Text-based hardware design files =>
'''
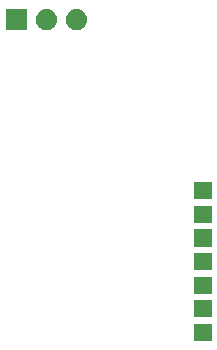
<source format=gbr>
G04 #@! TF.GenerationSoftware,KiCad,Pcbnew,(5.0.1)-4*
G04 #@! TF.CreationDate,2019-02-22T14:36:11+08:00*
G04 #@! TF.ProjectId,Xiaomi2Ali-Smart-Plug-WIFI-Module,5869616F6D6932416C692D536D617274,rev?*
G04 #@! TF.SameCoordinates,Original*
G04 #@! TF.FileFunction,Soldermask,Bot*
G04 #@! TF.FilePolarity,Negative*
%FSLAX46Y46*%
G04 Gerber Fmt 4.6, Leading zero omitted, Abs format (unit mm)*
G04 Created by KiCad (PCBNEW (5.0.1)-4) date 2019/2/22 14:36:11*
%MOMM*%
%LPD*%
G01*
G04 APERTURE LIST*
%ADD10C,0.100000*%
G04 APERTURE END LIST*
D10*
G36*
X144526000Y-100226000D02*
X143074000Y-100226000D01*
X143074000Y-98774000D01*
X144526000Y-98774000D01*
X144526000Y-100226000D01*
X144526000Y-100226000D01*
G37*
G36*
X144526000Y-98226000D02*
X143074000Y-98226000D01*
X143074000Y-96774000D01*
X144526000Y-96774000D01*
X144526000Y-98226000D01*
X144526000Y-98226000D01*
G37*
G36*
X144526000Y-96226000D02*
X143074000Y-96226000D01*
X143074000Y-94774000D01*
X144526000Y-94774000D01*
X144526000Y-96226000D01*
X144526000Y-96226000D01*
G37*
G36*
X144526000Y-94226000D02*
X143074000Y-94226000D01*
X143074000Y-92774000D01*
X144526000Y-92774000D01*
X144526000Y-94226000D01*
X144526000Y-94226000D01*
G37*
G36*
X144526000Y-92226000D02*
X143074000Y-92226000D01*
X143074000Y-90774000D01*
X144526000Y-90774000D01*
X144526000Y-92226000D01*
X144526000Y-92226000D01*
G37*
G36*
X144526000Y-90226000D02*
X143074000Y-90226000D01*
X143074000Y-88774000D01*
X144526000Y-88774000D01*
X144526000Y-90226000D01*
X144526000Y-90226000D01*
G37*
G36*
X144526000Y-88226000D02*
X143074000Y-88226000D01*
X143074000Y-86774000D01*
X144526000Y-86774000D01*
X144526000Y-88226000D01*
X144526000Y-88226000D01*
G37*
G36*
X133190442Y-72105518D02*
X133256627Y-72112037D01*
X133369853Y-72146384D01*
X133426467Y-72163557D01*
X133565087Y-72237652D01*
X133582991Y-72247222D01*
X133618729Y-72276552D01*
X133720186Y-72359814D01*
X133803448Y-72461271D01*
X133832778Y-72497009D01*
X133832779Y-72497011D01*
X133916443Y-72653533D01*
X133916443Y-72653534D01*
X133967963Y-72823373D01*
X133985359Y-73000000D01*
X133967963Y-73176627D01*
X133933616Y-73289853D01*
X133916443Y-73346467D01*
X133842348Y-73485087D01*
X133832778Y-73502991D01*
X133803448Y-73538729D01*
X133720186Y-73640186D01*
X133618729Y-73723448D01*
X133582991Y-73752778D01*
X133582989Y-73752779D01*
X133426467Y-73836443D01*
X133369853Y-73853616D01*
X133256627Y-73887963D01*
X133190443Y-73894481D01*
X133124260Y-73901000D01*
X133035740Y-73901000D01*
X132969557Y-73894481D01*
X132903373Y-73887963D01*
X132790147Y-73853616D01*
X132733533Y-73836443D01*
X132577011Y-73752779D01*
X132577009Y-73752778D01*
X132541271Y-73723448D01*
X132439814Y-73640186D01*
X132356552Y-73538729D01*
X132327222Y-73502991D01*
X132317652Y-73485087D01*
X132243557Y-73346467D01*
X132226384Y-73289853D01*
X132192037Y-73176627D01*
X132174641Y-73000000D01*
X132192037Y-72823373D01*
X132243557Y-72653534D01*
X132243557Y-72653533D01*
X132327221Y-72497011D01*
X132327222Y-72497009D01*
X132356552Y-72461271D01*
X132439814Y-72359814D01*
X132541271Y-72276552D01*
X132577009Y-72247222D01*
X132594913Y-72237652D01*
X132733533Y-72163557D01*
X132790147Y-72146384D01*
X132903373Y-72112037D01*
X132969558Y-72105518D01*
X133035740Y-72099000D01*
X133124260Y-72099000D01*
X133190442Y-72105518D01*
X133190442Y-72105518D01*
G37*
G36*
X130650442Y-72105518D02*
X130716627Y-72112037D01*
X130829853Y-72146384D01*
X130886467Y-72163557D01*
X131025087Y-72237652D01*
X131042991Y-72247222D01*
X131078729Y-72276552D01*
X131180186Y-72359814D01*
X131263448Y-72461271D01*
X131292778Y-72497009D01*
X131292779Y-72497011D01*
X131376443Y-72653533D01*
X131376443Y-72653534D01*
X131427963Y-72823373D01*
X131445359Y-73000000D01*
X131427963Y-73176627D01*
X131393616Y-73289853D01*
X131376443Y-73346467D01*
X131302348Y-73485087D01*
X131292778Y-73502991D01*
X131263448Y-73538729D01*
X131180186Y-73640186D01*
X131078729Y-73723448D01*
X131042991Y-73752778D01*
X131042989Y-73752779D01*
X130886467Y-73836443D01*
X130829853Y-73853616D01*
X130716627Y-73887963D01*
X130650443Y-73894481D01*
X130584260Y-73901000D01*
X130495740Y-73901000D01*
X130429557Y-73894481D01*
X130363373Y-73887963D01*
X130250147Y-73853616D01*
X130193533Y-73836443D01*
X130037011Y-73752779D01*
X130037009Y-73752778D01*
X130001271Y-73723448D01*
X129899814Y-73640186D01*
X129816552Y-73538729D01*
X129787222Y-73502991D01*
X129777652Y-73485087D01*
X129703557Y-73346467D01*
X129686384Y-73289853D01*
X129652037Y-73176627D01*
X129634641Y-73000000D01*
X129652037Y-72823373D01*
X129703557Y-72653534D01*
X129703557Y-72653533D01*
X129787221Y-72497011D01*
X129787222Y-72497009D01*
X129816552Y-72461271D01*
X129899814Y-72359814D01*
X130001271Y-72276552D01*
X130037009Y-72247222D01*
X130054913Y-72237652D01*
X130193533Y-72163557D01*
X130250147Y-72146384D01*
X130363373Y-72112037D01*
X130429558Y-72105518D01*
X130495740Y-72099000D01*
X130584260Y-72099000D01*
X130650442Y-72105518D01*
X130650442Y-72105518D01*
G37*
G36*
X128901000Y-73901000D02*
X127099000Y-73901000D01*
X127099000Y-72099000D01*
X128901000Y-72099000D01*
X128901000Y-73901000D01*
X128901000Y-73901000D01*
G37*
M02*

</source>
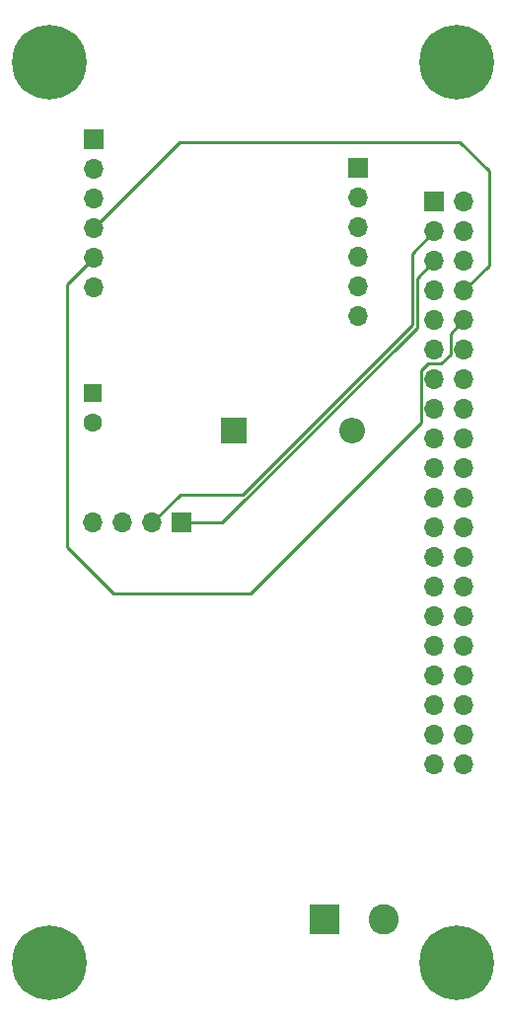
<source format=gtl>
G04 #@! TF.GenerationSoftware,KiCad,Pcbnew,5.1.6+dfsg1-1*
G04 #@! TF.CreationDate,2021-04-08T12:45:13+02:00*
G04 #@! TF.ProjectId,gsm-rtc-board,67736d2d-7274-4632-9d62-6f6172642e6b,rev?*
G04 #@! TF.SameCoordinates,Original*
G04 #@! TF.FileFunction,Copper,L1,Top*
G04 #@! TF.FilePolarity,Positive*
%FSLAX46Y46*%
G04 Gerber Fmt 4.6, Leading zero omitted, Abs format (unit mm)*
G04 Created by KiCad (PCBNEW 5.1.6+dfsg1-1) date 2021-04-08 12:45:13*
%MOMM*%
%LPD*%
G01*
G04 APERTURE LIST*
G04 #@! TA.AperFunction,ComponentPad*
%ADD10O,1.700000X1.700000*%
G04 #@! TD*
G04 #@! TA.AperFunction,ComponentPad*
%ADD11R,1.700000X1.700000*%
G04 #@! TD*
G04 #@! TA.AperFunction,ComponentPad*
%ADD12C,6.400000*%
G04 #@! TD*
G04 #@! TA.AperFunction,ComponentPad*
%ADD13C,2.600000*%
G04 #@! TD*
G04 #@! TA.AperFunction,ComponentPad*
%ADD14R,2.600000X2.600000*%
G04 #@! TD*
G04 #@! TA.AperFunction,ComponentPad*
%ADD15O,2.200000X2.200000*%
G04 #@! TD*
G04 #@! TA.AperFunction,ComponentPad*
%ADD16R,2.200000X2.200000*%
G04 #@! TD*
G04 #@! TA.AperFunction,ComponentPad*
%ADD17C,1.600000*%
G04 #@! TD*
G04 #@! TA.AperFunction,ComponentPad*
%ADD18R,1.600000X1.600000*%
G04 #@! TD*
G04 #@! TA.AperFunction,Conductor*
%ADD19C,0.250000*%
G04 #@! TD*
G04 APERTURE END LIST*
D10*
X77760000Y-108400000D03*
X80300000Y-108400000D03*
X82840000Y-108400000D03*
D11*
X85380000Y-108400000D03*
D12*
X74000000Y-146100000D03*
X109000000Y-146100000D03*
X109000000Y-68900000D03*
X74000000Y-68900000D03*
D10*
X100500000Y-90700000D03*
X100500000Y-88160000D03*
X100500000Y-85620000D03*
X100500000Y-83080000D03*
X100500000Y-80540000D03*
D11*
X100500000Y-78000000D03*
D10*
X77800000Y-88200000D03*
X77800000Y-85660000D03*
X77800000Y-83120000D03*
X77800000Y-80580000D03*
X77800000Y-78040000D03*
D11*
X77800000Y-75500000D03*
D10*
X109600000Y-129140000D03*
X107060000Y-129140000D03*
X109600000Y-126600000D03*
X107060000Y-126600000D03*
X109600000Y-124060000D03*
X107060000Y-124060000D03*
X109600000Y-121520000D03*
X107060000Y-121520000D03*
X109600000Y-118980000D03*
X107060000Y-118980000D03*
X109600000Y-116440000D03*
X107060000Y-116440000D03*
X109600000Y-113900000D03*
X107060000Y-113900000D03*
X109600000Y-111360000D03*
X107060000Y-111360000D03*
X109600000Y-108820000D03*
X107060000Y-108820000D03*
X109600000Y-106280000D03*
X107060000Y-106280000D03*
X109600000Y-103740000D03*
X107060000Y-103740000D03*
X109600000Y-101200000D03*
X107060000Y-101200000D03*
X109600000Y-98660000D03*
X107060000Y-98660000D03*
X109600000Y-96120000D03*
X107060000Y-96120000D03*
X109600000Y-93580000D03*
X107060000Y-93580000D03*
X109600000Y-91040000D03*
X107060000Y-91040000D03*
X109600000Y-88500000D03*
X107060000Y-88500000D03*
X109600000Y-85960000D03*
X107060000Y-85960000D03*
X109600000Y-83420000D03*
X107060000Y-83420000D03*
X109600000Y-80880000D03*
D11*
X107060000Y-80880000D03*
D13*
X102690000Y-142390000D03*
D14*
X97610000Y-142390000D03*
D15*
X99960000Y-100500000D03*
D16*
X89800000Y-100500000D03*
D17*
X77700000Y-99800000D03*
D18*
X77700000Y-97300000D03*
D19*
X77800000Y-85660000D02*
X75500000Y-87960000D01*
X75500000Y-87960000D02*
X75500000Y-110500000D01*
X75500000Y-110500000D02*
X79500000Y-114500000D01*
X79500000Y-114500000D02*
X91250000Y-114500000D01*
X108424999Y-92215001D02*
X109600000Y-91040000D01*
X108424999Y-93954003D02*
X108424999Y-92215001D01*
X107624001Y-94755001D02*
X108424999Y-93954003D01*
X106495999Y-94755001D02*
X107624001Y-94755001D01*
X105884999Y-95366001D02*
X106495999Y-94755001D01*
X105884999Y-99865001D02*
X105884999Y-95366001D01*
X91250000Y-114500000D02*
X105884999Y-99865001D01*
X109600000Y-88500000D02*
X111750000Y-86350000D01*
X111750000Y-86350000D02*
X111750000Y-78250000D01*
X111750000Y-78250000D02*
X109250000Y-75750000D01*
X85170000Y-75750000D02*
X77800000Y-83120000D01*
X109250000Y-75750000D02*
X85170000Y-75750000D01*
X105584999Y-87435001D02*
X105584999Y-91665001D01*
X107060000Y-85960000D02*
X105584999Y-87435001D01*
X88850000Y-108400000D02*
X85380000Y-108400000D01*
X105584999Y-91665001D02*
X88850000Y-108400000D01*
X105134989Y-85345011D02*
X105134989Y-91478601D01*
X107060000Y-83420000D02*
X105134989Y-85345011D01*
X105134989Y-91478601D02*
X90613590Y-106000000D01*
X85240000Y-106000000D02*
X82840000Y-108400000D01*
X90613590Y-106000000D02*
X85240000Y-106000000D01*
M02*

</source>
'''
Work item =>
Your output should be the lines from the one with "X88850000Y-108400000D02*" through the end of the records above, copied exactly.

Written reply =>
X88850000Y-108400000D02*
X85380000Y-108400000D01*
X105584999Y-91665001D02*
X88850000Y-108400000D01*
X105134989Y-85345011D02*
X105134989Y-91478601D01*
X107060000Y-83420000D02*
X105134989Y-85345011D01*
X105134989Y-91478601D02*
X90613590Y-106000000D01*
X85240000Y-106000000D02*
X82840000Y-108400000D01*
X90613590Y-106000000D02*
X85240000Y-106000000D01*
M02*

</source>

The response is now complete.